With the five-year award the center will lead a national effort to equip and train workers in climate-smart agriculture, create transition finance incentives for farmers and ranchers, and develop a marketplace for climate-smart commodities, according to a joint statement from U.S. Sens. Susan Collins and Angus King and Reps. Chellie Pingree and Jared Golden.

“It’s a sea change in terms of thinking about how we approach agriculture in this country,” Wolfe’s Neck Center Research Director Dorn Cox said, noting that the center and this grant are part of the U.S. Department of Agriculture’s larger, $2.8 billion initiative: Partnership for Climate-Smart Commodities.

“Soil is one of the largest carbon sinks on the planet,” said Madison Moran, marketing and communications manager at Wolfe’s Neck Center, a nonprofit with a $5 million annual budget. “Most plants store the carbon they capture in soil, which means that for agriculture to become a solution to climate change, we must focus on creating healthy soil environments to maximize carbon capture. This grant enables Wolfe’s Neck Center and its partner organizations to scale that knowledge and data to farmers nationwide and at varying levels of production, from the vegetable farmer down the street with a few acres to a rancher with 500-plus cows.”

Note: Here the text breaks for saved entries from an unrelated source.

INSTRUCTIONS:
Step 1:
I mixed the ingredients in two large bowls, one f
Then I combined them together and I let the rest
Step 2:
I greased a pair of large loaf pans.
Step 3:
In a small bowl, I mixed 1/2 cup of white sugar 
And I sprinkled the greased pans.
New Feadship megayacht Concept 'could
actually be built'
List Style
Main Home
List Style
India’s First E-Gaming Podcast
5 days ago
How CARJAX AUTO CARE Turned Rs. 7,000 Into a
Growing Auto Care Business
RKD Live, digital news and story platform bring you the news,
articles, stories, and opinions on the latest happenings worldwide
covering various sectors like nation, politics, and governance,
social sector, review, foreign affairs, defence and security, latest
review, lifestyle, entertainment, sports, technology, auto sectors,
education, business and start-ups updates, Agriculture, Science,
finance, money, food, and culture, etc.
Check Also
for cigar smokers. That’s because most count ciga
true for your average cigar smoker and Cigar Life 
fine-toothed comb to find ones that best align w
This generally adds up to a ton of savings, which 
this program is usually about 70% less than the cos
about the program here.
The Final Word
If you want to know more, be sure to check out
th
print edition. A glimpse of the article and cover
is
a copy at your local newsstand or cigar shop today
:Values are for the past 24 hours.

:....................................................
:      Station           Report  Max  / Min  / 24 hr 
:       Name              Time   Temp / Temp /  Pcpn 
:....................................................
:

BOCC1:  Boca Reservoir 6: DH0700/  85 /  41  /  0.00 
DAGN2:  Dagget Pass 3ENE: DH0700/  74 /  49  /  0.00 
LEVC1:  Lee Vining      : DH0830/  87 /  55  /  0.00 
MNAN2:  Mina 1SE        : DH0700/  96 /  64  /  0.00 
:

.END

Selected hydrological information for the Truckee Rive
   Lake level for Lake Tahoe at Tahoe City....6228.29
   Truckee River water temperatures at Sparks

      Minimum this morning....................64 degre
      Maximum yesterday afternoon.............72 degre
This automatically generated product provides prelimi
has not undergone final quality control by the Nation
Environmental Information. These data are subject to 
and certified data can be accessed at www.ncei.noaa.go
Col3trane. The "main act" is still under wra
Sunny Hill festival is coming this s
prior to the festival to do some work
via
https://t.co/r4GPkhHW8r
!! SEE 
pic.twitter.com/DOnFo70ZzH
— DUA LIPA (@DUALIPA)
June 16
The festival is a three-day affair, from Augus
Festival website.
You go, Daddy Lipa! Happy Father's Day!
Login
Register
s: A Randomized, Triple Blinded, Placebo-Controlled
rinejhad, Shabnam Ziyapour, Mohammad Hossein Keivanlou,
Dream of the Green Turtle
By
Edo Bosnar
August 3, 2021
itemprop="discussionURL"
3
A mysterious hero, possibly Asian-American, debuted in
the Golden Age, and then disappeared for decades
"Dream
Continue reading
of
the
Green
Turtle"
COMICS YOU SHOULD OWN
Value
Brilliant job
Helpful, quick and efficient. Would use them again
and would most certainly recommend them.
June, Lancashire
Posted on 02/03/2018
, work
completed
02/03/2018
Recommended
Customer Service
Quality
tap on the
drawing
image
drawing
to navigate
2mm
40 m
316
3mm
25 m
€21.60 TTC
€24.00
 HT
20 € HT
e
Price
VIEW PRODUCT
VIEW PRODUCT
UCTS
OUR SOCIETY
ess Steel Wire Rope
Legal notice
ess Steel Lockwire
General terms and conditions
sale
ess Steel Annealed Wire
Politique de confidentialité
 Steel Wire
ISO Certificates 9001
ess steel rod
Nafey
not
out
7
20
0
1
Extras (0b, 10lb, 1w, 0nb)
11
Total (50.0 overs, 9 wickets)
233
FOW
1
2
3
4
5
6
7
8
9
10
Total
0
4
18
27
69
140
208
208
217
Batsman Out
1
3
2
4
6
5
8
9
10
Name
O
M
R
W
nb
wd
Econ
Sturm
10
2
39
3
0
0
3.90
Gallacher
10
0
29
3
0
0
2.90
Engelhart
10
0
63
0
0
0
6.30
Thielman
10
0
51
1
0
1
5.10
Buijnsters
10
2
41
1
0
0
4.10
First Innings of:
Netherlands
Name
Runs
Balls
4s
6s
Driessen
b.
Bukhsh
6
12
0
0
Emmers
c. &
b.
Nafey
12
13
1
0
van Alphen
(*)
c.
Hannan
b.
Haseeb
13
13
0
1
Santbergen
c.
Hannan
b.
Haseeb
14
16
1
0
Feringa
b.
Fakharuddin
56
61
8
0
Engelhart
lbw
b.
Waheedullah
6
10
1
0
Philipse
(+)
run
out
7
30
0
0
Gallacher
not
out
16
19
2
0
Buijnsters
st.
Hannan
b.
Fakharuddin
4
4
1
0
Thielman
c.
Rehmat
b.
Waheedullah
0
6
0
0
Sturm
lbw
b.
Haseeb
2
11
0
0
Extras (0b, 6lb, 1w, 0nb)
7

“This is all about basically documenting the change and improvement of soil,” Cox said. “This is where we see the carbon capture from the air into productive soils.”

The grant money allows Wolfe’s Neck to continue its work improving agricultural soil both in Maine and around the country in part through its Open Technology Ecosystem for Agricultural Management project. The effort seeks to develop, test and deploy an open-source technology system that will let even small farmers collect, share and access detailed data on their soils.


The grant also helps Wolfe’s Neck Center train and lend technical assistance to agricultural service providers who will develop soil health management plans and document the work. The center is coordinating 60 organizations nationwide in the effort.

Wolfe’s Neck will also be creating the technical infrastructure needed for the initiative to succeed, such as digitally connecting farmers, buyers and funders in climate-smart agriculture efforts, Cox said.

“That’s how you measure the success here – our soils are healthier, there’s more carbon in them, there are healthier plants growing year-round,” Cox said. “Those are the things that really deliver the climate benefit.”

The massive grant will create “many, many new jobs” for the scores of organizations Wolfe’s Neck Center is overseeing, as well as at least 10 new staffers at the center itself, Cox said.

“This funding is a win-win for producers as well as our climate,” the Maine lawmakers said in a joint statement. “We are particularly pleased that USDA is investing in two projects that are being spearheaded in Maine. This funding will allow Wolfe’s Neck Center to launch an initiative to help farmers implement climate-smart techniques and access the marketplace for climate-smart commodities.”

The lawmakers added that the funds will also “provide substantial economic benefits to our rural communities.”

Last February, Wolfe’s Neck Center received a $2.5 million loan from the U.S. Department of Agriculture for construction of its $4 million research, education and training facility – expected to be complete by early spring 2023 – that will let the Freeport nonprofit diversify its programs, expand offerings to local schools and get more done year round.

The latest federal grant is the largest Wolfe’s Neck Center has received “by an order of magnitude,” since it was founded in 1997, Cox said.